In India, it was in 1983 that a policy decision was taken to iodise salt meant for human consumption. This came to be known as the Universal Salt Iodisation programme. Interestingly, the private sector, which now accounts for nearly 97.5 per cent of the total salt production, was permitted and encouraged to produce iodised salt. The "elimination of goitre" was included in the Prime Minister's 20-point National Development Programme. From 0.3 million tonnes in 1983, iodised salt production rose to 4.1 million tonnes in 2003; in 2000 it touched a peak of 4.7 million tonnes. Three States namely, Gujarat, Tamil Nadu and Rajasthan, accounted for 96 per cent of the salt produced in 2003.
Among the South and South-East Asian countries, India fares rather poorly as far as the proportion of households consuming iodised salt is concerned. Bhutan tops the list with 95 per cent of its households consuming iodised salt and is closely followed by China at 93 per cent. Nepal, India and Myanmar feature at the lower rungs of the consumption ladder. A comparison between China and India of the percentage of newborns who are unprotected from IDD reveals that the figure is 7 per cent or 1.3 million children in the former, while in India it is 13 million or 50 per cent.

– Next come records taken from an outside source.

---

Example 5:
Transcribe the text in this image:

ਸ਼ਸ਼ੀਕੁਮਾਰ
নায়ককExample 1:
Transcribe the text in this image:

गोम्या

The re-imposition of the ban is also very much in consonance with the Tenth Five-Year Plan goals, which include achieving universal access to iodised salt, generating district-wise data on iodised salt consumption, and reducing the prevalence of IDD to less than 10 per cent by 2010.
The costs of iodisation are very low - in fact, less than 1 per cent of the purchase price. According to the Indian Coalition for the Control of Iodine Deficiency Disorders, the cost of iodine per person a year is 10 paise. It is the cost of packaging, branding and advertising the finished product that results in the increased price of iodised salt. Loose iodised salt - 70 per cent of the total iodised salt produced in the country is sold loose - is equally effective.

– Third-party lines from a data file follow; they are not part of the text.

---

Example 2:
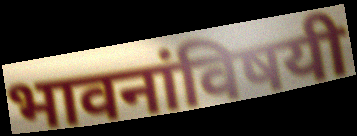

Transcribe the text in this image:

भावनांविषयी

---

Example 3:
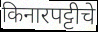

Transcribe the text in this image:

किनारपट्टीचे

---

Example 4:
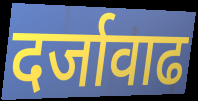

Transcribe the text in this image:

दर्जावाढ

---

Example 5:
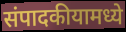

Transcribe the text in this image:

संपादकीयामध्ये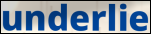
underlieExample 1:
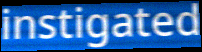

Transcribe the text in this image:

instigated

The iodised salt production capacity in the country is supposed to be adequate, as a part of the salt is exported. The majority of salt production is done in the small-scale sector.
Welcoming the move to reinstate the ban on the sale of non-iodised salt, R. Sankar, vice-president, Indian Thyroid Association, told Frontline that making available iodised salt to the population was a socio-economic goal as well. Negating fears of iodine-induced hyperthyroidism, he said that the thyroid gland was equipped to handle any additional load of iodine. "Iodisation of salt ensures that the human body gets its daily requirement of iodine," he said. Regarding the apprehension over costs, he said that there was a confusion between refined and iodised salt. Nearly 70 per cent of the salt produced in the country was crystal salt and its iodisation was not an expensive procedure. He also welcomed the Minister's suggestion of making iodised salt available through the PDS. "The government should absorb the retailer's margin, which is very high in this trade. It should also ensure that people get what they pay for," Sankar said.
The move to reinstate the ban should be followed by steps to ensure that iodised salt is made available to people at affordable rates, for the staple diet of most poor people in the country comprises chappatis, green chillies and salt.